帝皇英顯然是還記得秦揚的,在準備上台之前,他看了一眼坐在下面的秦揚,用眼神給他打個招呼。
除此之外,秦揚還感覺到一股厭惡憤怒的惡意目光緊緊的盯着他,而秦揚轉頭看去,因爲那個方向的人很少,而且就算他轉過頭了,那個目光的主人也沒有稍微收斂一些,仍然看着他,盯着他的眼睛。
秦揚雖然不認識那個人,但看他與帝皇英的位置并不遠,而且還有開幕式主持人的介紹,他便知道了那個人的身份。
帝皇褚,帝國二皇子。
上輩子的時候,帝皇褚死于宮變,那個時候秦揚還沒有醒悟過來,所以對這位被親兄弟殺死,踩着他的性命登上皇帝寶座的倒黴皇子,他也隻是隻聞其名不見其人。
如今兩個人不管是上輩子還是這輩子都是第一次見面,爲什麽帝皇褚會對他有這麽大的惡意呢?
秦揚現在自然是不知道帝皇褚和他自己、楚飛雲之間的淵源的,隻是對這莫名其妙惹上的人心中警惕不已,并下定決心離他遠遠的,開幕式結束了後就跟着教官隊員們離開這裏。
他可不想又惹上什麽事情,特别是這個人還是皇室成員,就算他一無所成也有着莫大的權力,惹不起秦揚他還能躲。
不過還有一句話是這麽說的,是福不是禍,是禍躲不過,秦揚不知道的是,在剛見到他的時候,帝皇褚就盤算着要給他一個好看了。
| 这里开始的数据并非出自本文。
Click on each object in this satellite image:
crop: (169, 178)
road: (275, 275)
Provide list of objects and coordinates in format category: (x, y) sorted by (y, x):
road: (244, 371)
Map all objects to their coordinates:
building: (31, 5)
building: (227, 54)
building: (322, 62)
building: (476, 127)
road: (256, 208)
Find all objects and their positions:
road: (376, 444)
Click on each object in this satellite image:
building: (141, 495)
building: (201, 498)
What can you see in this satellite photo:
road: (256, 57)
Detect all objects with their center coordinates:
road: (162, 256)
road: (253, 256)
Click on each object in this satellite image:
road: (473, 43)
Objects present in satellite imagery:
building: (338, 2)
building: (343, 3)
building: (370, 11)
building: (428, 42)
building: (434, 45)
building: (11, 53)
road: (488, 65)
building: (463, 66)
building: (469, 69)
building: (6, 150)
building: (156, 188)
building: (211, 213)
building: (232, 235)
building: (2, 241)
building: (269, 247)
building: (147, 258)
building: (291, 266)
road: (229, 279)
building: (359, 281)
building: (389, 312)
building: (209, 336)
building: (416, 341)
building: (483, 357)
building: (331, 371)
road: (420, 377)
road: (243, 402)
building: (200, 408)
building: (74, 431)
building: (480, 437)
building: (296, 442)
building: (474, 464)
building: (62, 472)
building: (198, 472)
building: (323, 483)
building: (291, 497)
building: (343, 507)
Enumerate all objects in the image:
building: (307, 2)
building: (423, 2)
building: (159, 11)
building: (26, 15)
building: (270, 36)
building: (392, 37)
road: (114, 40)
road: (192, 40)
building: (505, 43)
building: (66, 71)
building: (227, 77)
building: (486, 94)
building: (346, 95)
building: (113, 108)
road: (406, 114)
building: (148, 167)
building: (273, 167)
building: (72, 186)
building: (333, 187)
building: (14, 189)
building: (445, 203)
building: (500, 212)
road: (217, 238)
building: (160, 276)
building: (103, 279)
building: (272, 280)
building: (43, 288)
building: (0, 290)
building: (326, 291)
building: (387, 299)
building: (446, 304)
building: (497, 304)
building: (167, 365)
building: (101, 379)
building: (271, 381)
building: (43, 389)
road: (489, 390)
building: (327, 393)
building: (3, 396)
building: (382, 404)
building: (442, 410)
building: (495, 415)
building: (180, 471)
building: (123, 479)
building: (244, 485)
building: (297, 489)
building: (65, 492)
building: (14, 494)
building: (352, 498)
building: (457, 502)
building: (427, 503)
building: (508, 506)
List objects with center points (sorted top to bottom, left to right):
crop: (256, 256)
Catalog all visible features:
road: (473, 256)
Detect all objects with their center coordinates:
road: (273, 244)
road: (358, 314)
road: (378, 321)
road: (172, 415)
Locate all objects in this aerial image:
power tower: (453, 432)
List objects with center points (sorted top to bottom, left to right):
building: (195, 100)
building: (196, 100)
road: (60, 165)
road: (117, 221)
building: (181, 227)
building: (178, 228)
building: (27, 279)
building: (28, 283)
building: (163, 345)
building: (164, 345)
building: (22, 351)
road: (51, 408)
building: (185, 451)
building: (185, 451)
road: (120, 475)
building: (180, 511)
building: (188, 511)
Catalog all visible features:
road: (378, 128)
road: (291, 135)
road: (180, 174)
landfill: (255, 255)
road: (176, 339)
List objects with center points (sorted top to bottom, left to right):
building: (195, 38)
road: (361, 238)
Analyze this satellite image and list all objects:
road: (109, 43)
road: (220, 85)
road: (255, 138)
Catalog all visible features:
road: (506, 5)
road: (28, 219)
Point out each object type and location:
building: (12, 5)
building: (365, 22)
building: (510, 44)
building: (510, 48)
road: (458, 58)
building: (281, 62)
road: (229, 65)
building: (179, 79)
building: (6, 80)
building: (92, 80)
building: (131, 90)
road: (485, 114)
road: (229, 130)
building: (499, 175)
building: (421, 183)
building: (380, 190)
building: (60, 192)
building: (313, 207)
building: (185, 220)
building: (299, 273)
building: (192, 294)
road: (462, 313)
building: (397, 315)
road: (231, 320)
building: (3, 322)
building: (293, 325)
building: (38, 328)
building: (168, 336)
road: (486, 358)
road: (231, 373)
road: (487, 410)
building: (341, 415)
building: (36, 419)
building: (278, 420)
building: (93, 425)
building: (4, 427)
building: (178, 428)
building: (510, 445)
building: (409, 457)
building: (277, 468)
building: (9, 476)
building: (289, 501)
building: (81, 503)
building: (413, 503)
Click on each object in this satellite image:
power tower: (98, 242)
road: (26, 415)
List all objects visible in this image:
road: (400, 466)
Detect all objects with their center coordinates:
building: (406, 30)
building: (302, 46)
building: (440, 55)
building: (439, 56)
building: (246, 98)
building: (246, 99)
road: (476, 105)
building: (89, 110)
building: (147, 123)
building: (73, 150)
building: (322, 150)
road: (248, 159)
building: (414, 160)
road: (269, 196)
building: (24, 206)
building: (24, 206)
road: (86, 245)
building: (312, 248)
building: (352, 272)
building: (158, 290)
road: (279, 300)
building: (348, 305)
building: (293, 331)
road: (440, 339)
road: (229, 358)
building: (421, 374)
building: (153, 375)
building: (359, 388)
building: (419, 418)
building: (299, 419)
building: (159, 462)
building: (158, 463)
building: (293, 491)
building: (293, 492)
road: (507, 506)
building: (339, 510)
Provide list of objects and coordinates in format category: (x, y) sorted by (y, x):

現在秦揚周圍又沒有楚家人,特别是那個楚飛雲爲他消災解難,就隻有兩個教官和一些還沒畢業的軍校生而已,他還不放在眼裏。
況且等到秦揚一旦返回那個防守機密的訓練地,他想要動手也沒那個能力了,他隻是一個皇子而已,就算周圍的人敬重他拍他馬屁,他也無法和國家機器對着幹。
帝皇褚本來就不是什麽冷靜得下來的人,況且還有人在他身邊煽風點火。
“殿下,這個叫秦揚的人,幾次三番和你對着幹,現在他身邊正是防守薄弱的時候,萬萬不可錯過這次機會呀!”一旁屬于帝皇褚的幕僚這樣說道。
“哦?蔣遊啊,那你有什麽想法?給我說說看。”帝皇褚勾了勾手指。